WHAT THE TASK ASKS:
Filter the entries down to the lines containing "Profile", and copy those lines.

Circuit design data
*-*-*

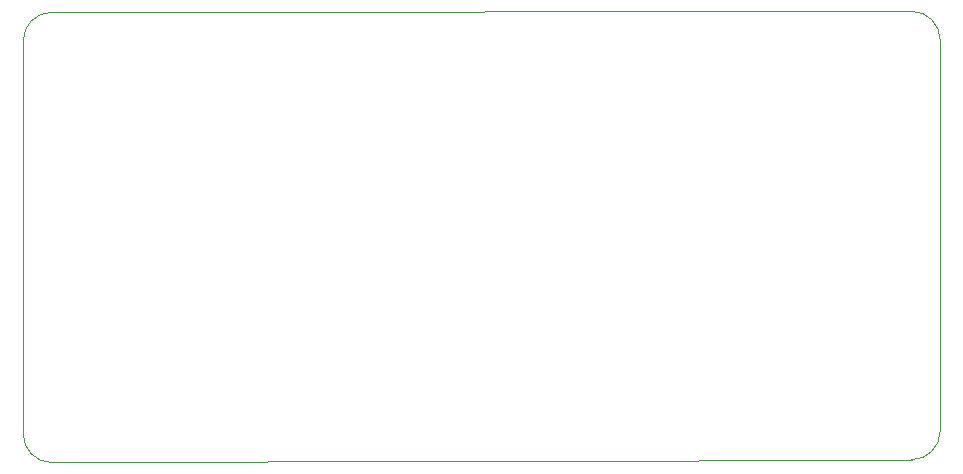
<source format=gm1>
%TF.GenerationSoftware,KiCad,Pcbnew,(5.1.10)-1*%
%TF.CreationDate,2021-05-26T18:35:01+08:00*%
%TF.ProjectId,FirstPCB,46697273-7450-4434-922e-6b696361645f,rev?*%
%TF.SameCoordinates,Original*%
%TF.FileFunction,Profile,NP*%
%FSLAX46Y46*%
G04 Gerber Fmt 4.6, Leading zero omitted, Abs format (unit mm)*
G04 Created by KiCad (PCBNEW (5.1.10)-1) date 2021-05-26 18:35:01*
%MOMM*%
%LPD*%
G01*
G04 APERTURE LIST*
%TA.AperFunction,Profile*%
%ADD10C,0.050000*%
%TD*%
G04 APERTURE END LIST*
D10*
X144272000Y-107061000D02*
G75*
G02*
X146685000Y-109474000I0J-2413000D01*
G01*
X71437500Y-145256250D02*
G75*
G02*
X69056250Y-142875000I0J2381250D01*
G01*
X69056250Y-109537500D02*
X69056250Y-142875000D01*
X144272000Y-145034000D02*
X71437500Y-145256250D01*
X69056250Y-109537500D02*
G75*
G02*
X71437500Y-107156250I2381250J0D01*
G01*
X144272000Y-107061000D02*
X71437500Y-107156250D01*
X146685000Y-109474000D02*
X146685000Y-142621000D01*
X146685000Y-142621000D02*
G75*
G02*
X144272000Y-145034000I-2413000J0D01*
G01*
M02*

</source>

*-*-*

TASK RESULT:
%TF.FileFunction,Profile,NP*%
%TA.AperFunction,Profile*%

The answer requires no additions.